If you look at enough aerial photos of businesses with rooftop solar photovoltaic (PV) installations, you’ll quickly discover that the look and layout of these projects vary drastically in size, shape and style. It’s also likely that you’ll start formulating questions such as, “why didn’t they use the whole roof?” or “why did they use that part of the roof?”, or even, “why is the system shaped like that?”.
When it comes to figuring out the ideal layout of solar panels to make an effective rooftop system, it’s as much an art form as it is a technical exercise. There are many important factors that must be considered to create the most effective system for the customer.
What type of solar mount is ideal for the project?The two most widely used rooftop mounting systems are the more traditional single-azimuth (also known as South-facing), and a more recently developed system called dual-tilt (aka East-West). Each has its own benefits and attachment methods, so we start the project with modeling software to determine:
- The building’s orientation, relative to South: Ideally, when viewed from above, a building’s available roof space will have a predominate axis that runs either North-South or East-West. This scenario allows the most flexibility for deciding what type of mount will be used.
- The pitch (slope) of the roof: Many industrial facilities have roofs that are relatively flat, with just enough slope to allow for water drainage. A flat roof is an ideal candidate for a ballasted (weighted) mounting system, whereby the solar PV system is simply affixed in place using concrete blocks. For roofs with greater pitch, the system will need to be held in place with mechanical anchors that attach to the structural system below.
What is the composition and integrity of the roof structure?Not all rooftops are created equal when it comes to the physical composition of the roofing material and the strength of the roof structure.

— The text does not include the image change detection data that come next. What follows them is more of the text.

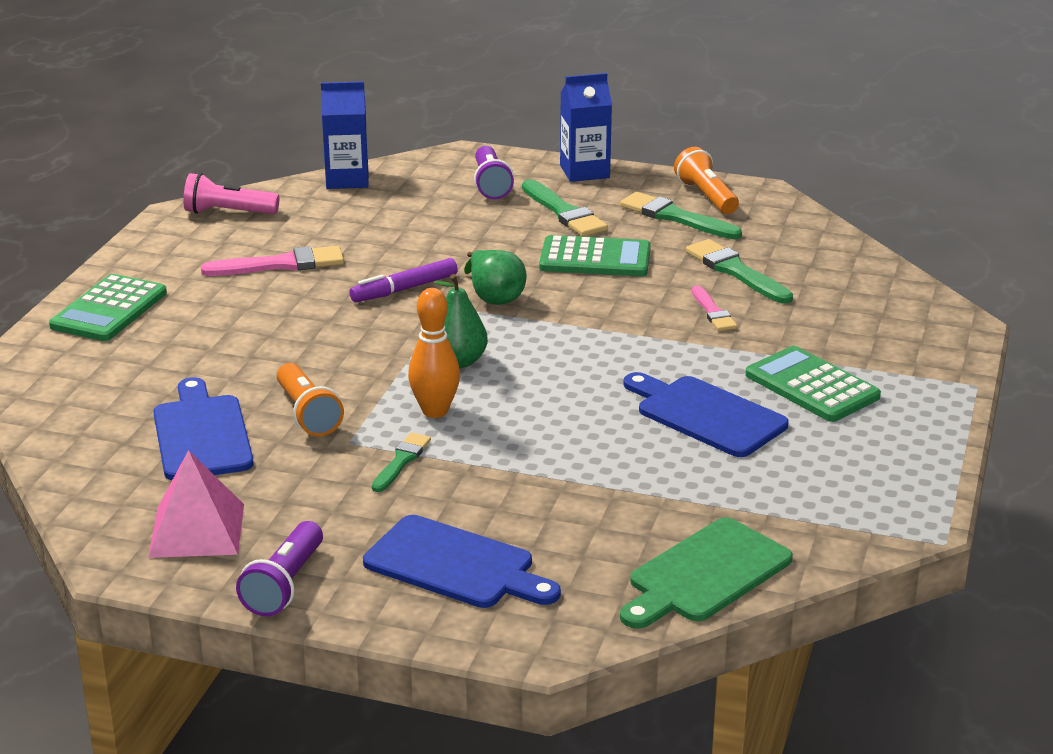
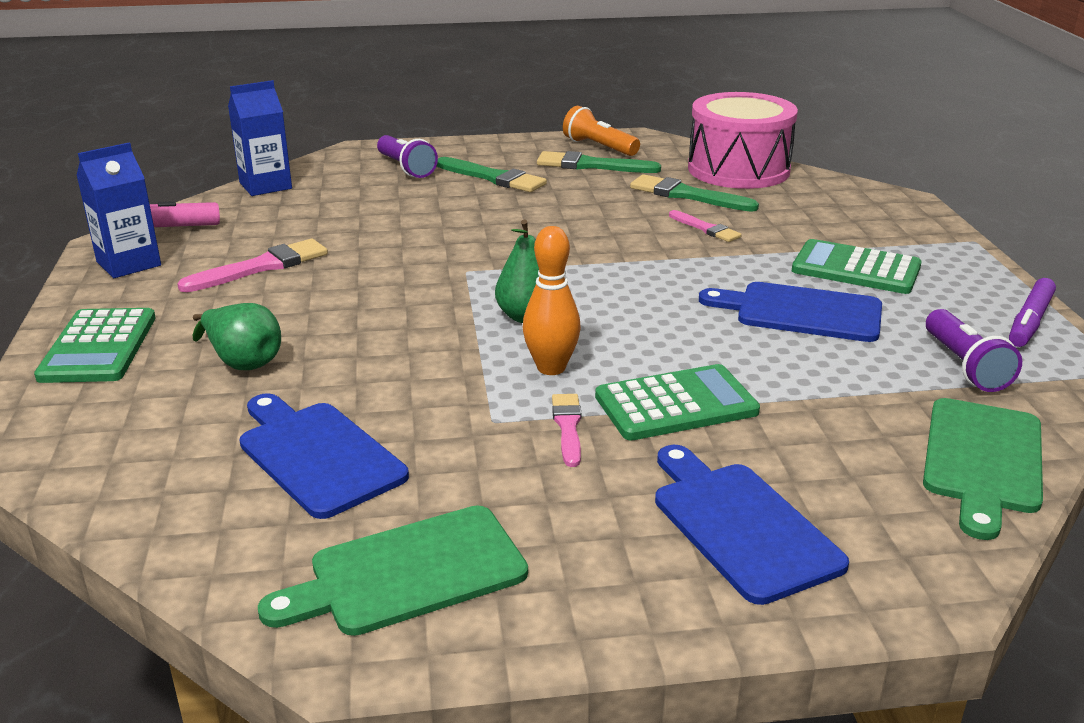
camera: 25 degrees left, 0 degrees up
(197, 530) = (408, 573): pink pyramid -> green cutting board
(285, 585) = (577, 611): purple flashlight -> purple flashlight (964, 366)
(307, 414) = (420, 403): orange flashlight -> none
(401, 461) = (568, 427): green brush -> pink brush
(404, 289) = (409, 264): purple marker -> purple marker (1030, 321)
(455, 565) = (740, 525): blue cutting board -> blue cutting board turned 120 degrees counterclockwise
(494, 297) = (502, 254): green pear -> green pear (242, 361)
(584, 172) = (478, 146): blue carton -> blue carton (129, 264)
(595, 258) = (559, 207): green calculator -> green calculator (676, 404)
(824, 253) = (738, 169): none -> pink drum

There are a multitude of materials and methods for building a roof so each prospective project site must be analyzed to determine the additional weight-bearing capacity of the structure.
What physical obstacles need to be considered?The topography of commercial and industrial roofs often feature mechanical equipment and other components that are necessary for the building’s operations. Since two objects can’t occupy the same space on the roof’s surface, a solar PV system layout must be designed around existing and planned obstructions. These items commonly include HVAC systems, roof drains, vent and gas pipes, and conduits for electrical services. A proposed layout must continue to provide service and maintenance access for mechanicals. Of paramount importance is the shading implications that these physical obstructions impose. Solar panels don’t work as well if the sun isn’t fully shining on the entire surface, so shade considerations are studied at length throughout the design process.

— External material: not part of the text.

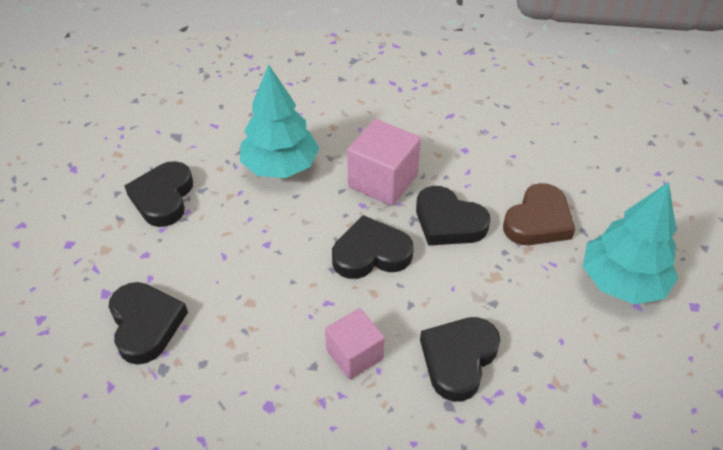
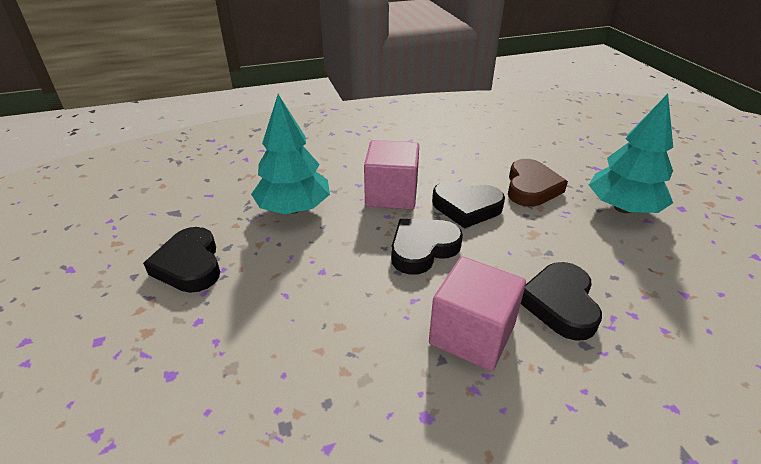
camera: 25 degrees left, 10 degrees down
(146, 324) = (238, 389): black heart -> none
(354, 355) = (472, 334): pink cube -> pink cube, size x1.52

What is the optimum size of the overall system?There are many factors that go into deciding the best size for each unique project. These project levers are determined by energy and site analyses and by understanding the customer’s goals and desires. For example, some system owners may want to offset as much of their monthly electric bill as possible, while others may be satisfied with something much less. Also, many large buildings do not need to devote the entirety of the available roof area for a solar system to significantly reduce the business’s electrical consumption from its utility company. Conversely, a small building may have activities that use lots of power and will only achieve a small offset at best, based on the size and available space of its roof.
What policies has the local utility enacted regarding solar?Utility companies have different policies when it comes to customer-sited solar PV generation. For example, net metering is a policy whereby a utility may pay its customer back any excess solar electricity it sends back to the grid. Some utilities will compensate the owner back at the same rate they pay for it, while others will not. These policies are important to understand upfront as they can have positive or negative effects on the project financials and can therefore change the desired system size and overall design.

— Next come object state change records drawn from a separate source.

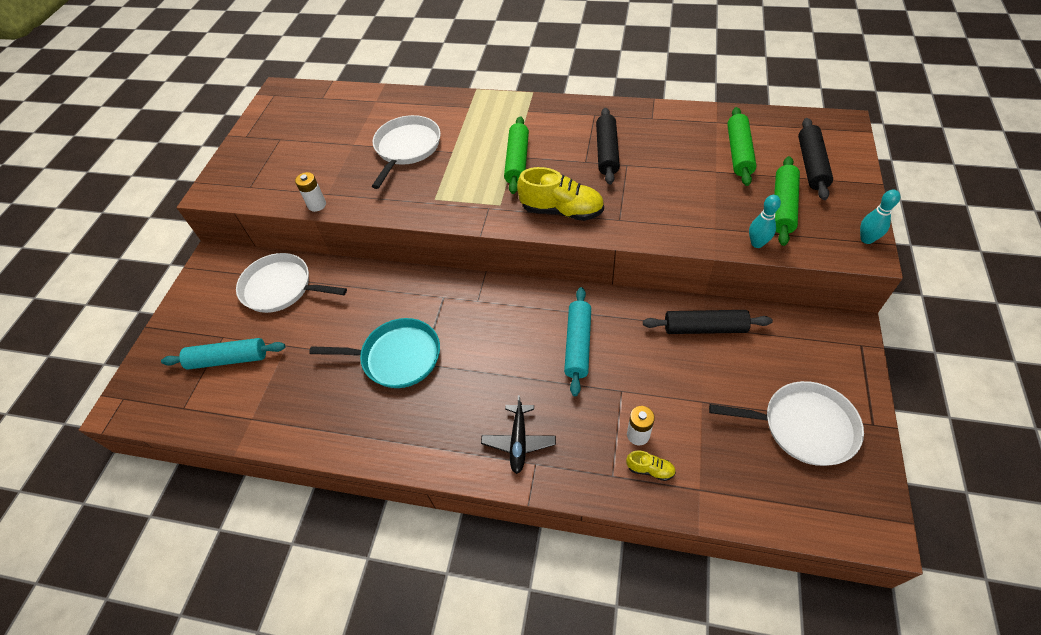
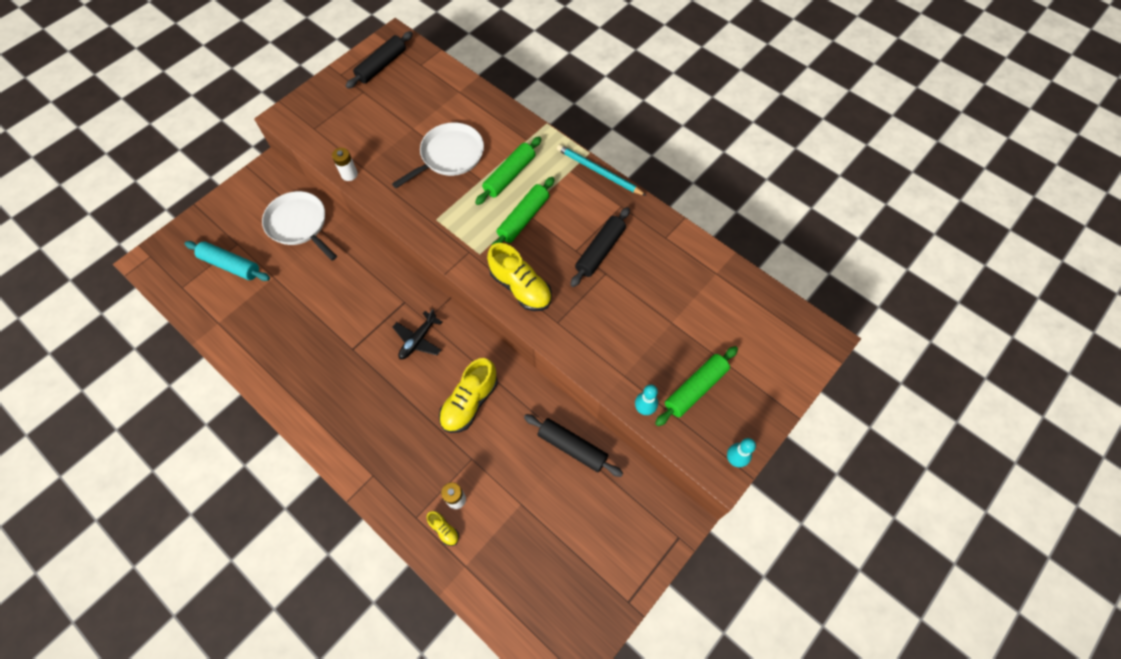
camera: 25 degrees right, 10 degrees up
(397, 357) = (339, 333): turquoise pan -> none
(518, 441) = (374, 451): black plane -> black plane (418, 340)
(553, 101) = (598, 171): none -> turquoise pencil
(578, 345) = (470, 402): turquoise rolling pin -> yellow shoe
(738, 152) = (707, 315): green rolling pin -> green rolling pin (509, 175)
(803, 426) = (576, 570): white pan -> none
(811, 165) = (756, 364): black rolling pin -> black rolling pin (382, 66)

What is the size and output capacity of the modules themselves?
To answer this question, we need to think about another key component of the system: the inverter. While solar panels convert sunlight into electricity, the system needs an inverter to change direct current (DC) into the alternating current (AC) that runs most machinery and appliances. Inverters are highly complex pieces of equipment that require very exacting input in order to operate at peak efficiency. By selecting the right inverter size for the specific project, we can then determine the specific number of panels that will be needed in the system.
As you can see, there are many important factors to consider when designing a solar PV system. It’s not quite as easy as just “getting some solar panels” for your roof. If you’re exploring solar for your business, make sure you enlist the guidance of an experienced solar developer so your company reaps the most benefit from your installation – now, and in the years to come.